=== Begin Enclosure ===

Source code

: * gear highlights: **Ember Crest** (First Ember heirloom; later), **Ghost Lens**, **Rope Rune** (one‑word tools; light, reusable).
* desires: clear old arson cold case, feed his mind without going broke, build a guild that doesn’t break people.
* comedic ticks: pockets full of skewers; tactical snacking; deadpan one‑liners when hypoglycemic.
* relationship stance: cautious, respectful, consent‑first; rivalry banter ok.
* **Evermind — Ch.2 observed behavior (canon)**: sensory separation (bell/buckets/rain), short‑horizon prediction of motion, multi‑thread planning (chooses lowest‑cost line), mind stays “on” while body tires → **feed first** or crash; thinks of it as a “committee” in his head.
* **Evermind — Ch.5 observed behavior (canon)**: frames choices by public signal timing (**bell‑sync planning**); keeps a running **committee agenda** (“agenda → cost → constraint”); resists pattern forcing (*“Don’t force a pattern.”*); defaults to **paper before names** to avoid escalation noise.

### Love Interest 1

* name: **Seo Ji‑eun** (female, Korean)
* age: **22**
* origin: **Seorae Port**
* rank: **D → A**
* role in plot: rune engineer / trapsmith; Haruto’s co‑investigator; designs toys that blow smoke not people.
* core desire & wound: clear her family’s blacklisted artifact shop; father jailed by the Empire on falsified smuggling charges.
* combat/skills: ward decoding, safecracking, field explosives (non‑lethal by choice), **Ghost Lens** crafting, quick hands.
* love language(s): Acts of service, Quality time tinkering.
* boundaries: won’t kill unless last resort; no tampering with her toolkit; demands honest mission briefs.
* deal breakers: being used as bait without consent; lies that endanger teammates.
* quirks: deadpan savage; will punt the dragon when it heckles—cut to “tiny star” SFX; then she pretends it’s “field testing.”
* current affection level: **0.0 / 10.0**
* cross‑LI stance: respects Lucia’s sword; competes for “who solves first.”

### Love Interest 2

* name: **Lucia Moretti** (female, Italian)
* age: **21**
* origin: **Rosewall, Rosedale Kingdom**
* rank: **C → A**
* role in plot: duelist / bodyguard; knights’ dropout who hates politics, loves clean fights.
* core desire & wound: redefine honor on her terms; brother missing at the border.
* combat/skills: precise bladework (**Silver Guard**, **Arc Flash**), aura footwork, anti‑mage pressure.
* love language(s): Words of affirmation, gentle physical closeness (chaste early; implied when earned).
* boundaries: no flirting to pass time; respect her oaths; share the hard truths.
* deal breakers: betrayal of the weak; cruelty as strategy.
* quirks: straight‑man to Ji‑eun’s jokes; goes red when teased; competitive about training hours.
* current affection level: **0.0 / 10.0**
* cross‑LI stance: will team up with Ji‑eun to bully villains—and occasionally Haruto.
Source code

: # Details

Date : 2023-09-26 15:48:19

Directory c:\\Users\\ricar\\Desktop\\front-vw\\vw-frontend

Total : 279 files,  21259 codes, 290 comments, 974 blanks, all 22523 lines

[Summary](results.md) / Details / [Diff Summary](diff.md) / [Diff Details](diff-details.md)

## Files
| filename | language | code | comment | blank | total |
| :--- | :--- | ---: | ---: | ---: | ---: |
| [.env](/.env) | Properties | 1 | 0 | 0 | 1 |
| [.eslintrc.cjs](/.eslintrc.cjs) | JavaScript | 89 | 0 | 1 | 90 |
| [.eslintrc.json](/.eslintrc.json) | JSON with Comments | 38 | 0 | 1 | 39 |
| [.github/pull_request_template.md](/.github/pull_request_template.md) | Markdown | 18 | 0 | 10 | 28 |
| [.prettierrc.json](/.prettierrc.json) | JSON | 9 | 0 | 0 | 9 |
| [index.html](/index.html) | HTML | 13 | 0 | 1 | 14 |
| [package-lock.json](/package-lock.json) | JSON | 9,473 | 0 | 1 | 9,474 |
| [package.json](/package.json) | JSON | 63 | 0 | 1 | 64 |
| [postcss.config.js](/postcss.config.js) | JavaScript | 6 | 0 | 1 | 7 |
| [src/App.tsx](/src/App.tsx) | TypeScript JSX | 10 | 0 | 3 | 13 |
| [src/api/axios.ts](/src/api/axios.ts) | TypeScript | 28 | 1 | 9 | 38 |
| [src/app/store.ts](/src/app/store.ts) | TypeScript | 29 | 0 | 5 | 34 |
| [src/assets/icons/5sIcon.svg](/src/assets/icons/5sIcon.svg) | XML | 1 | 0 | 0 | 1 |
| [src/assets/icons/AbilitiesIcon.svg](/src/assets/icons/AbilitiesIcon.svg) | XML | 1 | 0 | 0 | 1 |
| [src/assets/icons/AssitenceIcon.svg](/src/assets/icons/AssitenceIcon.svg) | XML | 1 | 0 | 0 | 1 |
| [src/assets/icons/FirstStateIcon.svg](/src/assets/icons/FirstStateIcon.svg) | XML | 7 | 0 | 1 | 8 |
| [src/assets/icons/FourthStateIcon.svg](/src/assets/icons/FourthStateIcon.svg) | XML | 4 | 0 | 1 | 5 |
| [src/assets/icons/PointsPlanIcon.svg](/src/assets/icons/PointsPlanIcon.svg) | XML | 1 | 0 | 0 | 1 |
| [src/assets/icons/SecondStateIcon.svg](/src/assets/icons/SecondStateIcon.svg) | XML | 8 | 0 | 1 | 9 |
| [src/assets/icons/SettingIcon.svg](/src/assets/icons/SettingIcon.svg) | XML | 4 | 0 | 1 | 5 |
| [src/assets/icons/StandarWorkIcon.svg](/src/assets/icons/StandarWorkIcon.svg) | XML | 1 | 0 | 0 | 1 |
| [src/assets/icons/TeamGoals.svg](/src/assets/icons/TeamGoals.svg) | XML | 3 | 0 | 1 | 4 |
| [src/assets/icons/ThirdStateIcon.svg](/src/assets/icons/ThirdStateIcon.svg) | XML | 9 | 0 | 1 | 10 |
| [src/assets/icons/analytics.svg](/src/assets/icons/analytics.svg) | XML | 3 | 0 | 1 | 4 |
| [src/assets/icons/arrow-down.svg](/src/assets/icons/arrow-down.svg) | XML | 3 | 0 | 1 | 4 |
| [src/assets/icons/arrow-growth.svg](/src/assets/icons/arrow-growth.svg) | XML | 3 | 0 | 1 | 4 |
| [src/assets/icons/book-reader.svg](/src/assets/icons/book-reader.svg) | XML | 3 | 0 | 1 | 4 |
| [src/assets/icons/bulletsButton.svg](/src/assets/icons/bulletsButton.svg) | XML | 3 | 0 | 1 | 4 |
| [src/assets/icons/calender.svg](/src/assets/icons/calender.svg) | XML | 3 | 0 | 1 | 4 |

=== End Enclosure ===

• [Problem details]: Copy out, in full, each line above that has the word "stance" in it.

• [Completed exercise]:
* relationship stance: cautious, respectful, consent‑first; rivalry banter ok.
* cross‑LI stance: respects Lucia’s sword; competes for “who solves first.”
* cross‑LI stance: will team up with Ji‑eun to bully villains—and occasionally Haruto.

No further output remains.